Directions for this task:
Return every record verbatim.

Given data:
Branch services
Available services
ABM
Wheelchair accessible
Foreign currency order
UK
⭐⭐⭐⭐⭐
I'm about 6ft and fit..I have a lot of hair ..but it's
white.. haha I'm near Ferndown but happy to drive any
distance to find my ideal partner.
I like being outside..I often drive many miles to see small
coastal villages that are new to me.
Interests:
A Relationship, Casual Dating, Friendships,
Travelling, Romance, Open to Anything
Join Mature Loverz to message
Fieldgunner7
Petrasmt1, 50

Answer box:
Branch services
Available services
ABM
Wheelchair accessible
Foreign currency order
UK
⭐⭐⭐⭐⭐
I'm about 6ft and fit..I have a lot of hair ..but it's
white.. haha I'm near Ferndown but happy to drive any
distance to find my ideal partner.
I like being outside..I often drive many miles to see small
coastal villages that are new to me.
Interests:
A Relationship, Casual Dating, Friendships,
Travelling, Romance, Open to Anything
Join Mature Loverz to message
Fieldgunner7
Petrasmt1, 50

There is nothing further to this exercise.